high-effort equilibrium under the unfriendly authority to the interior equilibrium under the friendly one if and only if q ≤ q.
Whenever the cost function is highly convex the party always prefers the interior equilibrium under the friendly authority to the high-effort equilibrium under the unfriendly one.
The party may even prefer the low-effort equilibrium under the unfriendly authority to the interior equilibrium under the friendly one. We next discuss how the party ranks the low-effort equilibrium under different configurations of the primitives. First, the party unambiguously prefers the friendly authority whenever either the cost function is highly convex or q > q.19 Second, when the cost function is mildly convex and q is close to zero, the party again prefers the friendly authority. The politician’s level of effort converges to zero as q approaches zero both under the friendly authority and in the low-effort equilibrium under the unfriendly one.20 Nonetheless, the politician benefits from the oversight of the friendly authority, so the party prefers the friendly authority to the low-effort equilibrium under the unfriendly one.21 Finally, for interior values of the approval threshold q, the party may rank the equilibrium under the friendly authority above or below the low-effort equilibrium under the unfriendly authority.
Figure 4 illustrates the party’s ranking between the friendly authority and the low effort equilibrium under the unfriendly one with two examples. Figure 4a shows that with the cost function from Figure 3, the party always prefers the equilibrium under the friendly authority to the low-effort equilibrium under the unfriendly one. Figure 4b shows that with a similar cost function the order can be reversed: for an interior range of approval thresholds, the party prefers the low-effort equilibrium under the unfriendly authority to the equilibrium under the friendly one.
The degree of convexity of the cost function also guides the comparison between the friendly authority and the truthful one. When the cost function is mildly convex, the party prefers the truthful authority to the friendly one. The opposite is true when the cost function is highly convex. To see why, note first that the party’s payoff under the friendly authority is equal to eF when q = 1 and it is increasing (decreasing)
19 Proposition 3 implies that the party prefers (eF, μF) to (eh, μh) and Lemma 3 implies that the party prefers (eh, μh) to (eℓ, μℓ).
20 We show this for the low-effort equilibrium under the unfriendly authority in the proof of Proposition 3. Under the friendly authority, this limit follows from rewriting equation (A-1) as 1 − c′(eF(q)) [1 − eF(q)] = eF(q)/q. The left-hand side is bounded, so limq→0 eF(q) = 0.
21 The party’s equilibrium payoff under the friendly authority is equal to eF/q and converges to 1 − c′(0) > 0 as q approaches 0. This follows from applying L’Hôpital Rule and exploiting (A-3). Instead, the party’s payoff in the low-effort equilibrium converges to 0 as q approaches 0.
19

* * *

■ Task details: Nothing should be left out: repeat all of the data exactly.

■ Answer to this task:
high-effort equilibrium under the unfriendly authority to the interior equilibrium under the friendly one if and only if q ≤ q.
Whenever the cost function is highly convex the party always prefers the interior equilibrium under the friendly authority to the high-effort equilibrium under the unfriendly one.
The party may even prefer the low-effort equilibrium under the unfriendly authority to the interior equilibrium under the friendly one. We next discuss how the party ranks the low-effort equilibrium under different configurations of the primitives. First, the party unambiguously prefers the friendly authority whenever either the cost function is highly convex or q > q.19 Second, when the cost function is mildly convex and q is close to zero, the party again prefers the friendly authority. The politician’s level of effort converges to zero as q approaches zero both under the friendly authority and in the low-effort equilibrium under the unfriendly one.20 Nonetheless, the politician benefits from the oversight of the friendly authority, so the party prefers the friendly authority to the low-effort equilibrium under the unfriendly one.21 Finally, for interior values of the approval threshold q, the party may rank the equilibrium under the friendly authority above or below the low-effort equilibrium under the unfriendly authority.
Figure 4 illustrates the party’s ranking between the friendly authority and the low effort equilibrium under the unfriendly one with two examples. Figure 4a shows that with the cost function from Figure 3, the party always prefers the equilibrium under the friendly authority to the low-effort equilibrium under the unfriendly one. Figure 4b shows that with a similar cost function the order can be reversed: for an interior range of approval thresholds, the party prefers the low-effort equilibrium under the unfriendly authority to the equilibrium under the friendly one.
The degree of convexity of the cost function also guides the comparison between the friendly authority and the truthful one. When the cost function is mildly convex, the party prefers the truthful authority to the friendly one. The opposite is true when the cost function is highly convex. To see why, note first that the party’s payoff under the friendly authority is equal to eF when q = 1 and it is increasing (decreasing)
19 Proposition 3 implies that the party prefers (eF, μF) to (eh, μh) and Lemma 3 implies that the party prefers (eh, μh) to (eℓ, μℓ).
20 We show this for the low-effort equilibrium under the unfriendly authority in the proof of Proposition 3. Under the friendly authority, this limit follows from rewriting equation (A-1) as 1 − c′(eF(q)) [1 − eF(q)] = eF(q)/q. The left-hand side is bounded, so limq→0 eF(q) = 0.
21 The party’s equilibrium payoff under the friendly authority is equal to eF/q and converges to 1 − c′(0) > 0 as q approaches 0. This follows from applying L’Hôpital Rule and exploiting (A-3). Instead, the party’s payoff in the low-effort equilibrium converges to 0 as q approaches 0.
19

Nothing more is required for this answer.